Single by Tori Amos

from the album Boys for Pele
- Released: September 24, 1996
- Studio: A church (Delgany, Ireland); A Georgian house (County Cork, Ireland);
- Genre: Baroque pop
- Length: 5:32 (LP version)
- Label: Atlantic
- Songwriter: Tori Amos
- Producer: Tori Amos

Tori Amos singles chronology
| "Hey Jupiter" (1996) | "In the Springtime of His Voodoo" (1996) | "Spark" (1998) |

= In the Springtime of His Voodoo =

"In the Springtime of His Voodoo" is a song written by American singer-songwriter and pianist Tori Amos. It is a harpsichord-driven track on her third studio album, Boys for Pele (1996). The song was released in September 1996, by Atlantic Records, as the fifth single from the Boys for Pele album in the U.S., containing remixes by house music producers Steve Donato and Vinny Vero.

The song was removed from the 1997 re-issued version of Boys for Pele in the UK and Australasia, due to time constraints after adding the Armand's Star Trunk Funkin' Mix of "Professional Widow". "In the Springtime of His Voodoo" was also remixed and released as a dance single, but was a much smaller club success.
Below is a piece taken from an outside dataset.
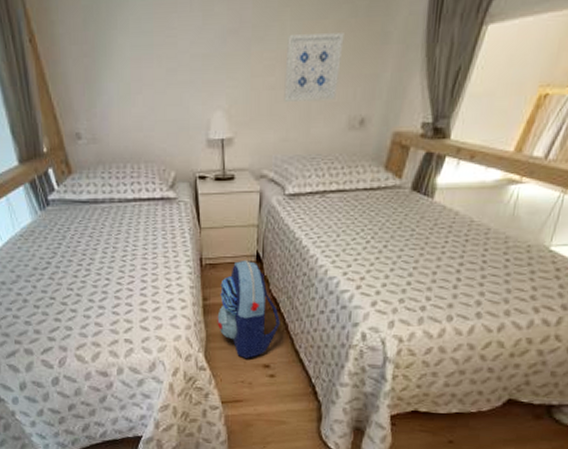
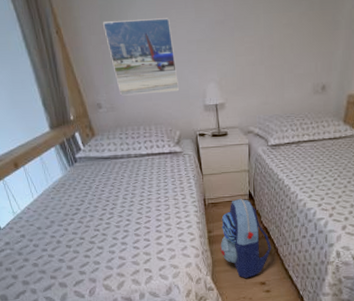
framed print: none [85,24,178,124] -> present [102,18,180,96]
wall art: present [284,33,344,102] -> none [262,22,305,74]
Interest in the album resurfaced when Amos sang vocals on "Blue Skies", another club and dance hit by dance music artist BT that reached No. 1 on the U.S. Hot Dance Club Play chart exactly one year after the release of Boys for Pele.

== Critical reception ==
Larry Flick from Billboard magazine wrote, "Who'da thunk that Amos would become the belle of clubland? She has accomplished this feat thanks to several crafty 12-inchers that have placed her amid state-of-the-floor grooves. No doubt, her hot streak will continue with this sprawling and spacious post-production, which sews her vamps into a quickly shifting arrangement that mines electro-trance and deep-house ground." He added, "Remixers Vinny Vero and Stephen Donato had a field day with this tune, dissecting the melody and rebuilding it with a seemingly bottomless bag of sound effects and percussion rolls. Perfectly designed to give peak-hour club journeys a trippy, otherworldly feel."

== Personnel (of original recording on Boys for Pele) ==
- Tori Amos: Bösendorfer piano, harpsichord, vocals
- Alan Friedman: organ, drum programming
- Manu Katché: drums
- Steve Caton: guitars
- George Porter Jr: bass
- Mino Cinelu: percussion
- Nancy Shanks: additional vocals
- Michael Deegan and Bernard Quinn: bagpipes

== Charts ==

Chart performance for "In The Springtime Of His Voodoo"
| Chart | Peak position |
|---|---|
| US Bubbling Under Hot 100 (Billboard) | 20 |
| US Dance Club Songs (Billboard) | 6 |

== Singles and compilations ==

=== CD single ===

1. "In the Springtime of His Voodoo (LP Mix) – 5:32
2. "In the Springtime of His Voodoo (Hasbrouck Heights Single Mix) – 4:25
3. "In the Springtime of His Voodoo (Hasbrouck Heights Club Mix) – 10:04
4. "In the Springtime of His Voodoo (Quiet Mix) – 4:30
5. "In the Springtime of His Voodoo (Sugar Dub) – 8:52

=== 12" single ===

1. "In the Springtime of His Voodoo (Hasbrouck Heights Single Mix) – 4:25
2. "In the Springtime of His Voodoo (Hasbrouck Heights Club Mix) – 10:04
3. "In the Springtime of His Voodoo (Quiet Mix) – 4:30
4. "In the Springtime of His Voodoo (Sugar Dub) – 8:52

=== Compilations ===

- 2016 – the "Boys for Pele" 2 CD Deluxe includes "In the Springtime of His Voodoo (Rookery Ending)".